··· Passage

How is brand new improvisation possible?Hiromichi Hosoma
What is improvisation? Every so often I feel the urge to explore this question anew. Essentially, improvisation is the spontaneous performance of a musical passage, unfettered by the players' own constraints. In reality, though, a good deal of improvised music is veiled in an idiom created through the long course of history. A quiet intro transitions into a segment of "interplay" that departs from the established structure to some degree but while maintaining a controlled rhythmic sequence. This has become a standard format for satisfying the audience. True, the devil is in the details--the performance is packed with the personal style of each player. All the same, the calculated interaction does evoke a sense of déjà vu.
How, then, is brand new improvisation possible in a setting that doesn't allow a prescribed format? Anyone tormented by this question would discover an innovative attempt at a solution in Asian Meeting Festival. It brings together artists working in completely different idioms and provides them with time for spinning the thread of music.

······
··· Supplied data

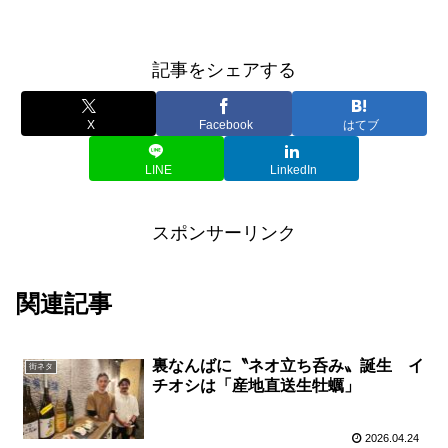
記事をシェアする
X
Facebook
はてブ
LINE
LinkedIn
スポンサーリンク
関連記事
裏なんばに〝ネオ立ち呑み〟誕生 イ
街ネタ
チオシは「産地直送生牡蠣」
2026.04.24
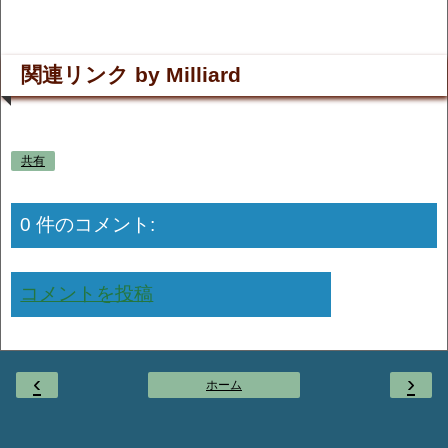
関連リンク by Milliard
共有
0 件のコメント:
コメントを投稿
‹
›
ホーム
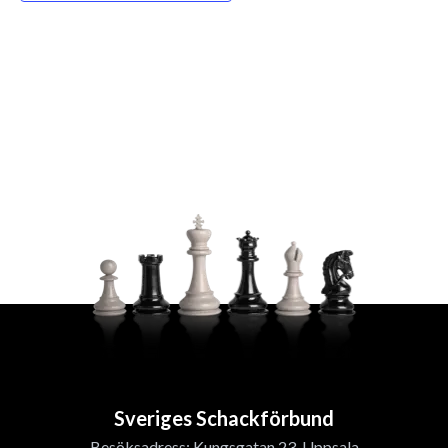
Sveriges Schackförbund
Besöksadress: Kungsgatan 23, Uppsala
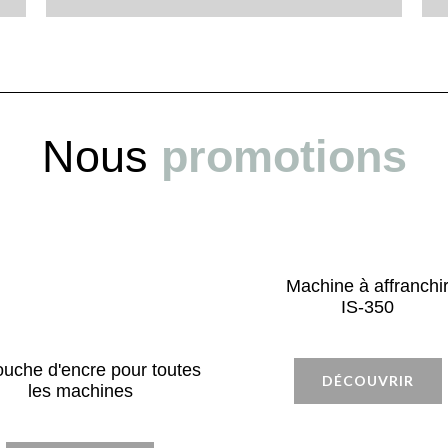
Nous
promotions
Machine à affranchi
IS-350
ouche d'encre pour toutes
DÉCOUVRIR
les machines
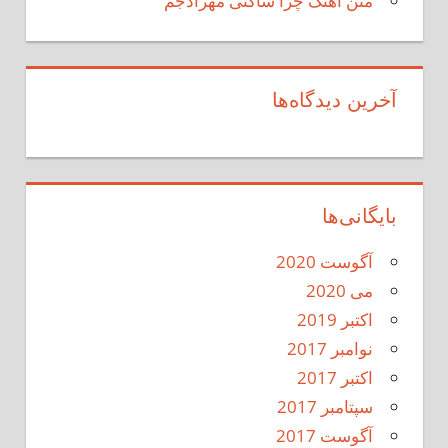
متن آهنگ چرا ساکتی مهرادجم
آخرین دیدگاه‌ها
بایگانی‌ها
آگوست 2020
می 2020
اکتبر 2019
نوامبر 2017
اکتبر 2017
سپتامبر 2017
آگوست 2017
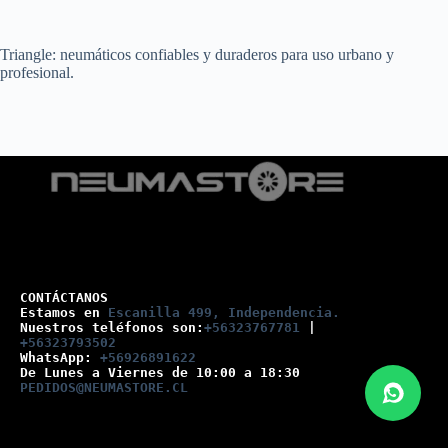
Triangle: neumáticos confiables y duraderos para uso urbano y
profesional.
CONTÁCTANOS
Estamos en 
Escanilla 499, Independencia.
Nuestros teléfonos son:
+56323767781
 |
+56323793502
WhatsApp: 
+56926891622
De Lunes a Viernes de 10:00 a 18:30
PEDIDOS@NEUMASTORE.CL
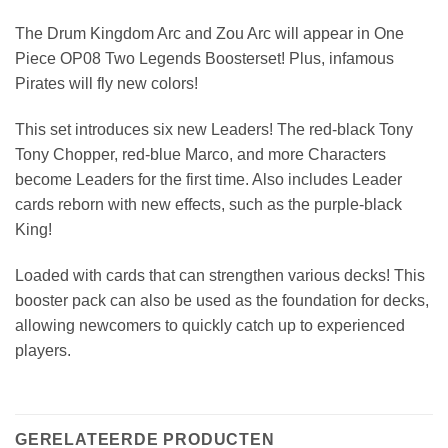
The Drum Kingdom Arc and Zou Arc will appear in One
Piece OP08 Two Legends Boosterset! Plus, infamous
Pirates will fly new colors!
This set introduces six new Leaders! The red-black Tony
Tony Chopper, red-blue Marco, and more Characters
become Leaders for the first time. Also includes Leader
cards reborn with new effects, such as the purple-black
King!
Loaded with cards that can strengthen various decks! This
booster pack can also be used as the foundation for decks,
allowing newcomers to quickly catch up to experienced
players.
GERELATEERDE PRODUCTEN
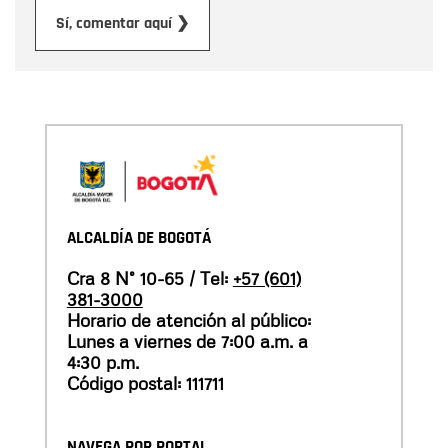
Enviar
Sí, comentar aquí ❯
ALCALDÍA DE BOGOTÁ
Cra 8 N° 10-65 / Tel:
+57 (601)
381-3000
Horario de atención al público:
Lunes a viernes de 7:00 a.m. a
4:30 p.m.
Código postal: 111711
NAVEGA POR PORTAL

······

> _Task_
Reproduce the passage on improvisation word for word, beginning at "How, then, is" and stopping after "thread of music.". The records have nothing to do with the passage on improvisation.

> _Completed task_
How, then, is brand new improvisation possible in a setting that doesn't allow a prescribed format? Anyone tormented by this question would discover an innovative attempt at a solution in Asian Meeting Festival. It brings together artists working in completely different idioms and provides them with time for spinning the thread of music.